The attorneys moved to dismiss the complaint for failure to state a claim on which relief could be granted in that they owed no duty to Plaintiffs as non-client beneficiaries.

The Colorado Supreme Court agreed and dismissed the claims and held the strict privity rule is the law in Colorado. The Court held that attorneys owe no duties to non-clients absent allegations of fraud, a malicious or tortious act, including negligence misrepresentation. The court iterated the four policy reasons for justifying this limitation on attorney liability.

The Court rejected Plaintiffs' argument that the California Rule should apply which was first articulated in Lucas v. Hamm, 56 Cal.2d 583, 15 Cal.Rptr. 821, 364 P.2d 685, 687 (1961). In that case, the California Supreme Court established the following approach for determining whether a beneficiary of an estate is entitled to bring an action against a testator's attorney for negligence in the drafting of a will:

[T]he determination whether in a specific case the defendant will be held liable to a third person not in privity is a matter of policy and involves the balancing of various factors, among which are the extent to which the transaction was intended to affect the plaintiff, the foreseeability of harm to him, the degree of certainty that the plaintiff suffered injury, the closeness of the connection between the defendant's conduct and the injury, and the policy of preventing future harm.

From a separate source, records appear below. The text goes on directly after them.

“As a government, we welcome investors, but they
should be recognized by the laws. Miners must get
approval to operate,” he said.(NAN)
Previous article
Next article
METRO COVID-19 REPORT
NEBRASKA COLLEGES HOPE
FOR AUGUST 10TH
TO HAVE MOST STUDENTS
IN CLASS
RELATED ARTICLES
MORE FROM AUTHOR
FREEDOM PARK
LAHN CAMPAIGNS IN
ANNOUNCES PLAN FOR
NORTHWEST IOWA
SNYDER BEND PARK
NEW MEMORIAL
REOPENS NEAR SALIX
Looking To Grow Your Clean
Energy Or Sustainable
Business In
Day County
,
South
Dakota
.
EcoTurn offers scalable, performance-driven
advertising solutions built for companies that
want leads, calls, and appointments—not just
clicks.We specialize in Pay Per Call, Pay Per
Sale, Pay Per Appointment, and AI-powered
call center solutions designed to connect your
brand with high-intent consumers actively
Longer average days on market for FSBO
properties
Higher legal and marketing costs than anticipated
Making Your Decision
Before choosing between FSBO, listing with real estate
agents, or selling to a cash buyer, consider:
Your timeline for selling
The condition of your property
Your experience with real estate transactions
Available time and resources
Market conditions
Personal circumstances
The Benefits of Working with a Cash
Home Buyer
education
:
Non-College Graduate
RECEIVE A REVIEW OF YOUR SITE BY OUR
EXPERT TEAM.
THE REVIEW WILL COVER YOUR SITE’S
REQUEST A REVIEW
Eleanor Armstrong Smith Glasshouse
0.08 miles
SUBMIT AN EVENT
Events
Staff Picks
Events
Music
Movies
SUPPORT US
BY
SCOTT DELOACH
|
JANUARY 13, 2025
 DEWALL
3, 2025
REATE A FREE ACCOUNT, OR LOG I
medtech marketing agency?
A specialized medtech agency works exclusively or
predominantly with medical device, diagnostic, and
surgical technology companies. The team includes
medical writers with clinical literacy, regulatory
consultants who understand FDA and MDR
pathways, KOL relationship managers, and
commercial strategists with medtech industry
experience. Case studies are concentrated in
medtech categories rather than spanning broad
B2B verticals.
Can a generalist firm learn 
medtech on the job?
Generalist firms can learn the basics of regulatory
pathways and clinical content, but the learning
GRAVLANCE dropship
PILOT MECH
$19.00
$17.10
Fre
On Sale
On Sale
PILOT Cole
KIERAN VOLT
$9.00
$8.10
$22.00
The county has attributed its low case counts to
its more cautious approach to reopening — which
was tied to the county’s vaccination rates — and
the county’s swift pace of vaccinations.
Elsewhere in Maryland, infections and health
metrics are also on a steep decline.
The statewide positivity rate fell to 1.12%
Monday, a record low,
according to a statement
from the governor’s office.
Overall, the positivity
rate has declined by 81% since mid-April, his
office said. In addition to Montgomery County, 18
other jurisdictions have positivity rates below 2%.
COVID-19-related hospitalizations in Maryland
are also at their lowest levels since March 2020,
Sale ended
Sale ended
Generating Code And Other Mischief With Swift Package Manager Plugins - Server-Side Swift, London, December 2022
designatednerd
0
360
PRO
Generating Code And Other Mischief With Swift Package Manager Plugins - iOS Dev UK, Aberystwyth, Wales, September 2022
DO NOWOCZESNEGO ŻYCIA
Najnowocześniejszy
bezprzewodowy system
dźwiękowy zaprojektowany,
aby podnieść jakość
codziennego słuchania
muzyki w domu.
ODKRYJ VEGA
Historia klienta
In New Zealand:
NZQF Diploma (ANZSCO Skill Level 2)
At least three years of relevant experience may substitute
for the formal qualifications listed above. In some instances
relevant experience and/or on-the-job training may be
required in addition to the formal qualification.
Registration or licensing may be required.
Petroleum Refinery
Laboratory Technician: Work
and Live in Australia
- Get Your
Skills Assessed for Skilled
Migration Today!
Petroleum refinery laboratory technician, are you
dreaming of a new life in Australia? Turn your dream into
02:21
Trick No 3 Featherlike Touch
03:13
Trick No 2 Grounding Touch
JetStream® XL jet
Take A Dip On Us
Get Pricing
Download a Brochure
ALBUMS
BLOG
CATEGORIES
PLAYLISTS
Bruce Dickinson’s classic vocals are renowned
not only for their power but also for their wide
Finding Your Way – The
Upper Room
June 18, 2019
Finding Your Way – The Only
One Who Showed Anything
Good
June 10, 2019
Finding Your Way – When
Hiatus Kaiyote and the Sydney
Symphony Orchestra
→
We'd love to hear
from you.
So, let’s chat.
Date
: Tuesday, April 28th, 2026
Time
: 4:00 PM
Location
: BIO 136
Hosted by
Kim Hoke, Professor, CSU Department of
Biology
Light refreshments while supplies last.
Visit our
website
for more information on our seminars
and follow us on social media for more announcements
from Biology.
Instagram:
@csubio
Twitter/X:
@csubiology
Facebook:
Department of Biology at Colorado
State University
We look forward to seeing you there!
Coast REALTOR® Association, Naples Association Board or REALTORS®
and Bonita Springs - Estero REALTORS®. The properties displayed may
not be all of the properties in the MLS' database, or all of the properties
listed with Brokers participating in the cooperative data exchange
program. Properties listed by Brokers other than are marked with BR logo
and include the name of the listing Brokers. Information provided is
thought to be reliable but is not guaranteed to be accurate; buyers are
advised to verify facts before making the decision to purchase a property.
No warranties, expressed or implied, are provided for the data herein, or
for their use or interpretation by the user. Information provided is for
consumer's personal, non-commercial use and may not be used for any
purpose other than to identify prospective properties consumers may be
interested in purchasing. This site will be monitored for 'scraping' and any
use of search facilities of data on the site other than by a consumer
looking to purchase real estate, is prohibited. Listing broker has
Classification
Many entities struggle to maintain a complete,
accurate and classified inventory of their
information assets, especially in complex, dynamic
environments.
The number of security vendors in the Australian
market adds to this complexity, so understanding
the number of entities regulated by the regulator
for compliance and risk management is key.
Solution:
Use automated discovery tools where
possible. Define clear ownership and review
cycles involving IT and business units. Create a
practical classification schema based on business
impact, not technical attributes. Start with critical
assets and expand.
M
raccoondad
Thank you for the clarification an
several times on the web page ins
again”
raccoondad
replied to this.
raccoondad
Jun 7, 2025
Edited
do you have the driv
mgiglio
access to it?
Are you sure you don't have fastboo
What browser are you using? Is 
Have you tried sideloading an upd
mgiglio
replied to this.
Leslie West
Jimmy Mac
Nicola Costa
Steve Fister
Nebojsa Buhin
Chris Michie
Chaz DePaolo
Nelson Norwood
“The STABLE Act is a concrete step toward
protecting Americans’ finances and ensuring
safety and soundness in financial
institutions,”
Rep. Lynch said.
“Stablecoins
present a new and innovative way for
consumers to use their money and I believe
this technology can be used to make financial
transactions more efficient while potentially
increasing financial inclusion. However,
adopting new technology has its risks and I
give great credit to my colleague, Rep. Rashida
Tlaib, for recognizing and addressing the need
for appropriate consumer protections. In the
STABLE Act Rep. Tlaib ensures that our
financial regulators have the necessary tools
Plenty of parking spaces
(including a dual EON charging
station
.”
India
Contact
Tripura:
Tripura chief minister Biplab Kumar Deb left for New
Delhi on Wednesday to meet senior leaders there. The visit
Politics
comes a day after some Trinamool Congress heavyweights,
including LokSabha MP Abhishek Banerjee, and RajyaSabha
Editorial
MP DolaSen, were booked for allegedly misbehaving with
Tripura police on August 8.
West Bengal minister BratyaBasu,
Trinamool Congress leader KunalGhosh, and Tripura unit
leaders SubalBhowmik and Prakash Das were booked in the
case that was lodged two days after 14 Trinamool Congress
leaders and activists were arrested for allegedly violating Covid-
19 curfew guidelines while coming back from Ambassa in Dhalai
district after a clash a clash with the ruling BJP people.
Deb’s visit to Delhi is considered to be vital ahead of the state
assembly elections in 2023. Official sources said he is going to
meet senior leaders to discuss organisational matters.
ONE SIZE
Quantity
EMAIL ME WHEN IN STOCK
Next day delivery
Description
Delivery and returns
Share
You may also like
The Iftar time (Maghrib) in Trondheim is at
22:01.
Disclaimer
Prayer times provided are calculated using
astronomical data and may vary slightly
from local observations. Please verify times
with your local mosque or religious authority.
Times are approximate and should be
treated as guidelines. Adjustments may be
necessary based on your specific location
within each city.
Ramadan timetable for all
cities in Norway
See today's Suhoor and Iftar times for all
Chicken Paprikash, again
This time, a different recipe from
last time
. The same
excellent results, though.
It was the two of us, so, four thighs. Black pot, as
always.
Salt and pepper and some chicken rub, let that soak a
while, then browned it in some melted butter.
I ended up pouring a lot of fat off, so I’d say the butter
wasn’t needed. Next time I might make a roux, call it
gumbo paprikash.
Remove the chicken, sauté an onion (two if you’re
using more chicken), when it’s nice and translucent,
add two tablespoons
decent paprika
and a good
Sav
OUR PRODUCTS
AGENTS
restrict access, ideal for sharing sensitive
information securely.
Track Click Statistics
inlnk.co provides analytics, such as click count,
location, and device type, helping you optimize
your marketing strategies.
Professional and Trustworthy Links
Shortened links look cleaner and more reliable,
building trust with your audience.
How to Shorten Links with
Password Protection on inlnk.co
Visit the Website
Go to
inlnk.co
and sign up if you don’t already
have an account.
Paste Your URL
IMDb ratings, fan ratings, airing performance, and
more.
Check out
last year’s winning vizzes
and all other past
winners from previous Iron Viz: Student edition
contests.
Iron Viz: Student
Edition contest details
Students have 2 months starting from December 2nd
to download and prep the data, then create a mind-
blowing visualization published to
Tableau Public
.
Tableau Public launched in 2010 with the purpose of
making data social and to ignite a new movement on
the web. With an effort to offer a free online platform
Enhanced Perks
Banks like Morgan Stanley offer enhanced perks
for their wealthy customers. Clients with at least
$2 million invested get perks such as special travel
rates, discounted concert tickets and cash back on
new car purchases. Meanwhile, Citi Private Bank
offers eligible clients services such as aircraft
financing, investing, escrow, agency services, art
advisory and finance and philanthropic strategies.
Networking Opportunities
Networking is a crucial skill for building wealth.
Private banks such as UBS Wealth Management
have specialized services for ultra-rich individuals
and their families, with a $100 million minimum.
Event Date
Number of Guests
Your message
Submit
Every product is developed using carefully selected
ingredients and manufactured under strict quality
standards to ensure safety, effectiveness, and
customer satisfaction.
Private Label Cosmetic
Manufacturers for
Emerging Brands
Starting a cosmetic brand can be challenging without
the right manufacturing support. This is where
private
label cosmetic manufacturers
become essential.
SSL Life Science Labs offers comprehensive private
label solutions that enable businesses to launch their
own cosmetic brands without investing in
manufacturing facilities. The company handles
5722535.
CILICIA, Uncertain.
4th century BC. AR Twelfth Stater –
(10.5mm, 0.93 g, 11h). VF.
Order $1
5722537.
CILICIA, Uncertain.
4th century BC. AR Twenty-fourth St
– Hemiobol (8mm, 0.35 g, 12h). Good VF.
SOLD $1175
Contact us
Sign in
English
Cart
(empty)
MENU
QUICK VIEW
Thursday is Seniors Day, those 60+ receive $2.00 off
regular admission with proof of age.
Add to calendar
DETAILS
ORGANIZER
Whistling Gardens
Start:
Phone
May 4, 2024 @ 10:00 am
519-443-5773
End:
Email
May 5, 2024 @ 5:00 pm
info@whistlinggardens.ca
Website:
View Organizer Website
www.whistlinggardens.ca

Next, the Colorado Supreme Court went on to reject the Florida-Iowa Rule as well. Under this theory,

[a]n attorney preparing a will has a duty not only to the testator-client, but also to the testator's intended beneficiaries, who may maintain a legal malpractice action against the attorney on theories of either tort (negligence) or contract (as third-party beneficiaries). However, liability to the testamentary beneficiary can arise only if, due to the attorney's professional negligence, the testamentary intent, as expressed in the will, is frustrated, and the beneficiary's legacy is lost or diminished as a direct result of that negligence.

DeMaris v. Asti, 426 So.2d 1153, 1154 (Fla.Dist.Ct.App.1983) (citation omitted); see also Schreiner v. Scoville, 410 N.W.2d 679, 683 (Iowa 1987).

The Court held that contrary to each of the settled policies underlying the strict privity rule to which Colorado courts had long adhered, it perceived no justifiable policy reason for so extending attorney liability. This holding was noted to be particularly true given the common law and statutory remedies available to disappointed beneficiaries (e.g., claims involving fraud, malicious conduct, or negligent misrepresentation and claims for reformation of a governing instrument). In affirming the trial and court of appeals, the Court also rejected the Plaintiffs' fraudulent concealment claims.

Significance of Opinion

This decision is significant because the Colorado Supreme Court firmly halted the expansion of liability to attorneys to non-clients except in narrow circumstances where the attorney committed fraud or a malicious or tortious act, including negligent misrepresentation.